而這時候的陳道長卻卻是滿面紅光,不管變換著手印,在他的身上,我能感覺到很強的念力,而且這股念力正以極快的速度變得越來越強。

陳道長竟然在和屍魃鬥法!

而且在這種無聲息的對壘中,我能清晰地感覺到,陳道長竟然還占了上風。

我不知道屍魃和陳道長分別施展的怎樣的術法,但我能感覺到,從地面傳來的那股力場正在慢慢變弱,雖然變弱的速度非常緩慢,可我還是感覺到了。

之前師父說陳道長是有大本事的人,我還一直對此存有疑慮,可他竟然能和屍魃鬥法,這已經完全超乎我的想象了。

就在我一臉驚奇地看著陳道長的時候,陳道長轉動眼珠,向我投來一道求助似的目光。

一看他那眼神我就知道,他這是快扛不住了。

我想站起來幫他,可我的腰還是被拉扯著,根本站不起來,情急之下,我解開了番天印上的蠶絲布,手臂一甩,直接將它擲向了屍魃。

因為受到力場的影響,我使不出太大的力氣,番天印在半空飛動的速度也不算太快。

當番天印飛向屍魃的那一刻,屍魃的嗓子裏立刻發出“嗤”的一聲銳響,那聲音像是蛇吐信子的聲音,又像是在尖叫,聽得我頭皮一陣發麻。

而在下一刻,屍魃就破功了,地上的力場在一瞬間完全消失,屍魃扭動著身子,想要避開朝它飛過去的番天印。

我就地向前一滾,伸手抓住還在半空中飛行的番天印,又快速起身,手持番天印砸向了屍魃的面門。

所有的動作幾乎都是在石火電光間做完的,屍魃剛被破了功,反應有些遲鈍,被我砸了個結結實實,也就在同一時間,它揮動著蛇尾,狠狠抽在了我的左肋上。

被蛇尾抽中的那一刻,我先是感覺到一陣鉆心的疼痛,緊接著,整個左半身都仿佛失去了知覺一樣。

我被蛇尾上的力道擊退了好幾米,等停下來的時候,我就護著左肋跪在地上,根本站不起來。

番天印還在我的手中,在印面上,還沾著屍魃的一些血肉。

這時我還聽到陳道長在念咒,頭頂上有“啪、啪、啪”的沈悶槍聲,我聽到仙兒在叫我的名字,也能感受到梁厚載身上的念力。

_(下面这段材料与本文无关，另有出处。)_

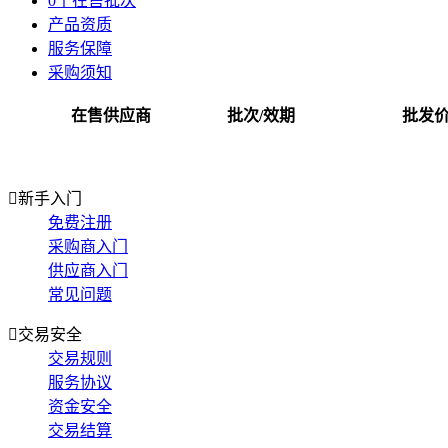
0个在售批次
产品资质
服务保障
采购须知
在售供应商
批次/效期
批发

新手入门
免费注册
采购商入门
供应商入门
常见问题

交易安全
交易规则
服务协议
资金安全
交易结算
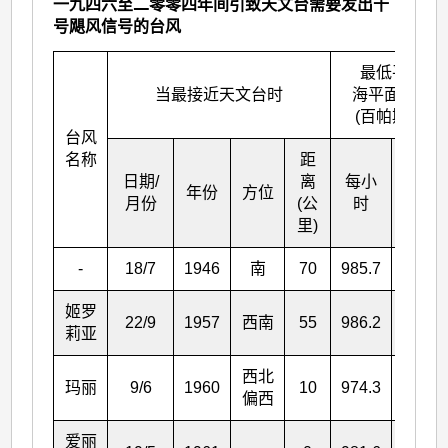
一九四六至二零零四年间引致天文台需要发出十
号飓风信号的台风
最低平均
当最接近天文台时
海平面气压
(百帕斯卡)
台风
名称
距
日期/
离
每小
年份
方位
瞬时
月份
(公
时
里)
-
18/7
1946
南
70
985.7
-
姬罗
22/9
1957
西南
55
986.2
984.3
莉亚
西北
玛丽
9/6
1960
10
974.3
973.8
偏西
爱丽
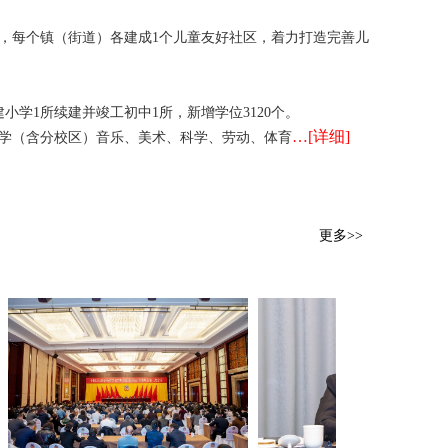
，每个镇（街道）各建成1个儿童友好社区，着力打造完善儿
学1所续建并竣工初中1所，新增学位3120个。
…[详细]
小学（含分校区）音乐、美术、科学、劳动、体育
更多>>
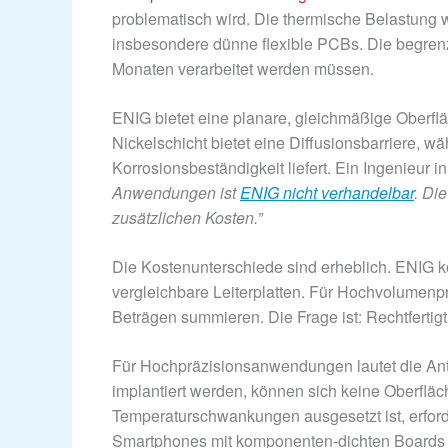
problematisch wird. Die thermische Belastung
insbesondere dünne flexible PCBs. Die begrenz
Monaten verarbeitet werden müssen.
ENIG bietet eine planare, gleichmäßige Oberfläc
Nickelschicht bietet eine Diffusionsbarriere, w
Korrosionsbeständigkeit liefert. Ein Ingenieur i
Anwendungen ist
ENIG nicht verhandelbar
. Di
zusätzlichen Kosten.”
Die Kostenunterschiede sind erheblich. ENIG k
vergleichbare Leiterplatten. Für Hochvolumenp
Beträgen summieren. Die Frage ist: Rechtfertigt
Für Hochpräzisionsanwendungen lautet die Antwo
implantiert werden, können sich keine Oberfläc
Temperaturschwankungen ausgesetzt ist, erforde
Smartphones mit komponenten-dichten Boards b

我不知道我的肋骨是不是斷了,也不知道內臟有沒有受損傷,左肋傳來的巨大疼痛讓我頭昏目眩,我想喊疼,可一點聲音都發不出來。

從眼角的餘光裏,我隱約能看到屍魃正在劇烈地扭動身子,似乎在躲避什麽東西。

劉尚昂被蛇尾打中,他那瘦小的身子骨頓時飛了出去。

梁厚載手裏拿著一大把辟邪符沖向了屍魃,可還沒到屍魃面前就一頭栽倒在了地上。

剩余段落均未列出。